Source: NMHS NEWSLETTER November 1989
A.M. Strauss Firm Dissolved After 70 Years by Allan D. White
The A.M. Strauss & Associates architectural firm closed last year. The records of the firm’s prodigious 70-year output are slated to go to the Indiana Historical Society and represent some 3000 projects.
Alvin M. Strauss, born in 1895 in Kendallville, Indiana of German immigrant parents, opened his architecture studio in Fort Wayne in 1918, following a three-year apprenticeship in Chicago. His career bristled with activity , and his reputation as an architect spread well beyond Fort Wayne.
Strauss designed the Daniel and Jeanne Andersen house at 201 South Maple Street which wil be open for the historical society’s 1989 house tour on December 3, 11:30 a.m.-6:00 p.m.. The Andersens plan to display his prospectus and blueprints for the house.
The Andersens’ English cottage style house was built at the end of 1926 and 1927 for Fred and Julia Gingerick. Gingerick was an executive officer of Peabody Seating Company. His wife, Julia, had grown up in North Manchester, the daughter of the Vandalia Railroad station master. Because of Fred’s association with the Peabody family, it was once assumed that Charles Weatherhogg, the Fort Wayne architect who had drawn the plans for the buildings on the campus of Peabody Retirement Community, had done the Gingerick-Andersen house, too.
In an interview to prepare for the home tour, however, the Andersens’ showed us the prospectus and blueprints with the name A.M. Strauss on them. Since that time further research has been made with the Gingericks’ daughter, Virginia, and with the architectural historian, Craig Leonard.

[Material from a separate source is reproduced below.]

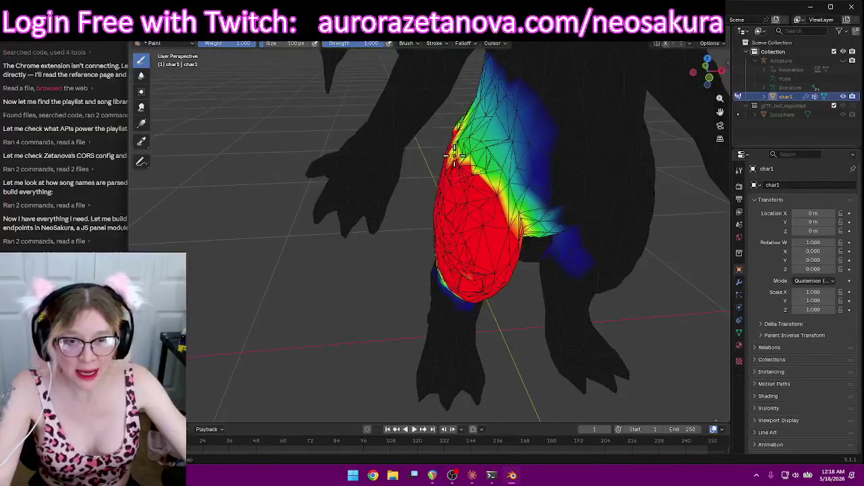
middle_drag(414, 152, 472, 157)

Leading Role in Planning Lincoln Bank Tower
Strauss drew the plans for the Gingerick house after a long drive with the family in the city of Indianapolis, according to the Gingericks’ daughter, Virginia. Craig Leonard tells us that he is now compiling National Register forms for the 1934 Zimmer house in Warsaw, also a Strauss work. Leonard kindly took the time to send us copies of Fort Wayne newspaper clippings concerning Strauss’s triumphs and his obituary. Strauss died July 6, 1958, after a long bout with cancer and is buried in Kendallville.
Included among the outstanding buildings for which the firm was responsible are Allen County War Memorial Coliseum; the Lincoln Bank & Trust Tower; the Embassy, Paramount, and Clyde Theaters; the redesign of the Cathedral of the Immaculate Conception and MacDougal Chapel; Central Catholic High School; Parkview Memorial Hospital; St. Vincent Villa; the Baer Field Terminal; 13 buildings at Indiana University; and the administration and factory for the Auburn Automobile Company
When it was opened in 1930, Lincoln Tower was the tallest building in Indiana. For it Strauss was in consultation with Walker and Weeks of Cleveland, Ohio, and he both designed and supervised the construction of that building.
He was the consulting architect for the Wolf & Dessauer building, new in 1958 at the time of his death. It later served as L.S. Ayres downtown but is now totally refitted as an office complex.
The World War I veteran was a member of the State
Architects Registration Board, Executives Club, Elks, Fort Wayne Country Club,
YMCA and the Achduth Vesholom Congregation of Fort Wayne.